É necessário que se diga tudo isso, que se escreva e semeie essa verdade dolorosa, para que toque os corações, na esperança de uma reação que talvez não se verifique, mas que pelo menos se tenta despertar. Na hora decisiva da colheita, as geadas da indiferença e as parasitas do comodismo ameaçam as mínimas esperanças de antigos e cansados lavradores. Apesar disso, os que ainda resistem não podem abandonar os seus postos. É necessário lutar, pois o pouco que se possa salvar poderá ser a garantia de melhores dias.

O homem, as gerações humanas morrem no tempo, mas o espírito não. O tempo é o campo de batalha em que os vencidos tombam para ressuscitar. Quem poderia deter a evolução do espírito no tempo? A consciência humana amadurece na temporalidade. A esperança espírita não repousa na fragilidade humana, mas nas potencialidades do espírito, que se atualizam no fogo das experiências existenciais. Curta é a vida, longo é o tempo, e a Verdade intemporal aguarda a todos no impassível Limiar do Eterno. O homem é incoerência e paixão, labareda esquiva que se apaga nas cinzas, mas o espírito é a centelha oculta que nunca se apaga e reacenderá a chama quantas vezes for necessário, para que a serenidade, a coerência e o amor o resgatem na duração dos séculos e dos milênios.

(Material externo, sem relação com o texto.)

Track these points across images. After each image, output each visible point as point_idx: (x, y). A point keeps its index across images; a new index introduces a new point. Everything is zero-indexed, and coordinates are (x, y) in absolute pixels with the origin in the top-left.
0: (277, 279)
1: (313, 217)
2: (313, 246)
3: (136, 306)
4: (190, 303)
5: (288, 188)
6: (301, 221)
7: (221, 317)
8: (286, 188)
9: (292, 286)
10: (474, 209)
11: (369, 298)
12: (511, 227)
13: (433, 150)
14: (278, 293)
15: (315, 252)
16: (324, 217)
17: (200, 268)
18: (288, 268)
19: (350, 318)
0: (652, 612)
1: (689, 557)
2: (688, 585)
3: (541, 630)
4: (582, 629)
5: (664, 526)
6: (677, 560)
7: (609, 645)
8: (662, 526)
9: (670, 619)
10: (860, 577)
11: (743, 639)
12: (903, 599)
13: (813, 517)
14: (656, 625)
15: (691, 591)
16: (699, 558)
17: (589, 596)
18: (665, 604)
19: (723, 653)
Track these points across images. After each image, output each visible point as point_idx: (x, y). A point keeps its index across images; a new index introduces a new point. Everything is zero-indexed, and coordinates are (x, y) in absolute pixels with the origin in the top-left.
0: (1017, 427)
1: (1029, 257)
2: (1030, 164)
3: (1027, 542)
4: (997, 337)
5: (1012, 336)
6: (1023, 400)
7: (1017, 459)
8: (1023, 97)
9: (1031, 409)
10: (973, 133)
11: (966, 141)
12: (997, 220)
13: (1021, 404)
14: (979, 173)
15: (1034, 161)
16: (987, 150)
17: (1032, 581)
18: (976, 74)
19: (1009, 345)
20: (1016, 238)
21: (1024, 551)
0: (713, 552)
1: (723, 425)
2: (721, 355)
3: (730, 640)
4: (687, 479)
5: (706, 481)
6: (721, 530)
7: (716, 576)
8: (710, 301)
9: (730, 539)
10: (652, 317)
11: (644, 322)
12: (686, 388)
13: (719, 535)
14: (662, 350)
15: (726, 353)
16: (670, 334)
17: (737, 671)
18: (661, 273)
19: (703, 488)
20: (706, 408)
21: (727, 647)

Todas as Civilizações da Terra se desenvolveram, numa assombrosa sucessão de sombra e luz, para que um dia – o Dia do Senhor, de que falavam os antigos hebreus – a Civilização do Espírito se instale no planeta martirizado pelas tropelias da insensatez humana. Então teremos o Novo Céu e a Nova Terra da profecia milenar. Os que não se tornarem dignos da promessa continuarão a esperar e a amadurecer nas estufas dos mundos inferiores, purgando os resíduos da animalidade. Essa é a lei inviolável da Antropologia Espírita.